■ Work to be completed
Nothing but the text of the records should come back; copy it exactly and leave the pictures out.

Web interface edit records:
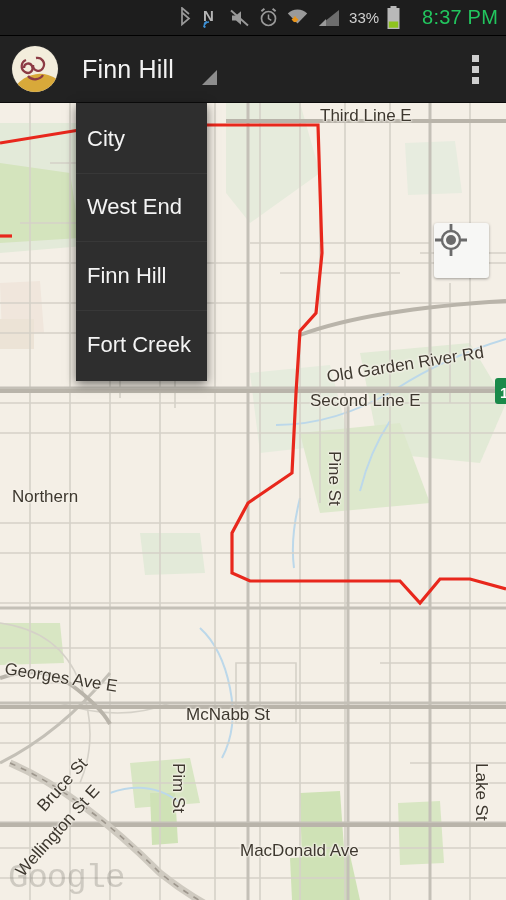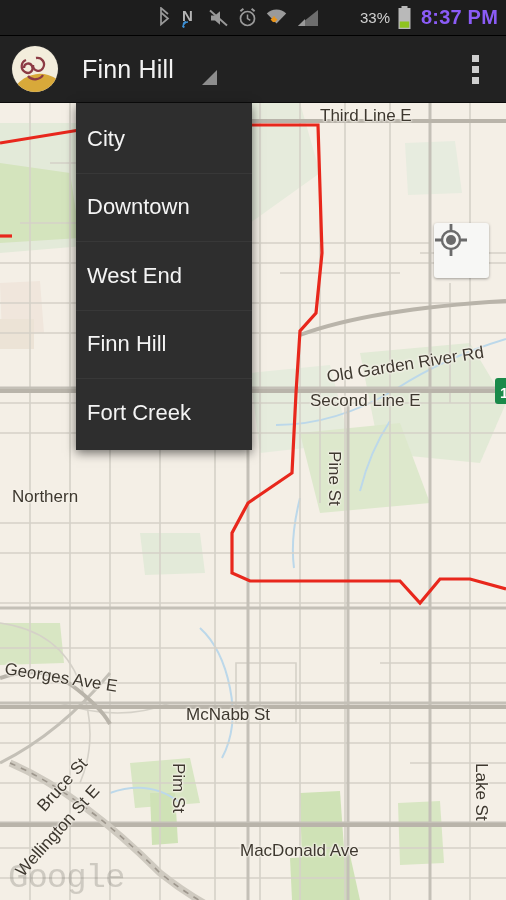--- a/index.html
+++ b/index.html
@@ -15,7 +15,7 @@
   }
   #statusbar .si{ display:flex; align-items:center; justify-content:center; }
   .clock{ color:#8b5cf6; font-size:20px; letter-spacing:.2px; margin-left:2px;font-weight:bold; }
-  .batt-pct{ color:#d0d0d0; font-size:15px;margin-left:32px; }
+  .batt-pct{ color:#d0d0d0; font-size:15px; }
 
   
   #actionbar{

■ Written response
--- a/index.html
+++ b/index.html
@@ -15,7 +15,7 @@
   }
   #statusbar .si{ display:flex; align-items:center; justify-content:center; }
   .clock{ color:#8b5cf6; font-size:20px; letter-spacing:.2px; margin-left:2px;font-weight:bold; }
-  .batt-pct{ color:#d0d0d0; font-size:15px;margin-left:32px; }
+  .batt-pct{ color:#d0d0d0; font-size:15px; }
 
   
   #actionbar{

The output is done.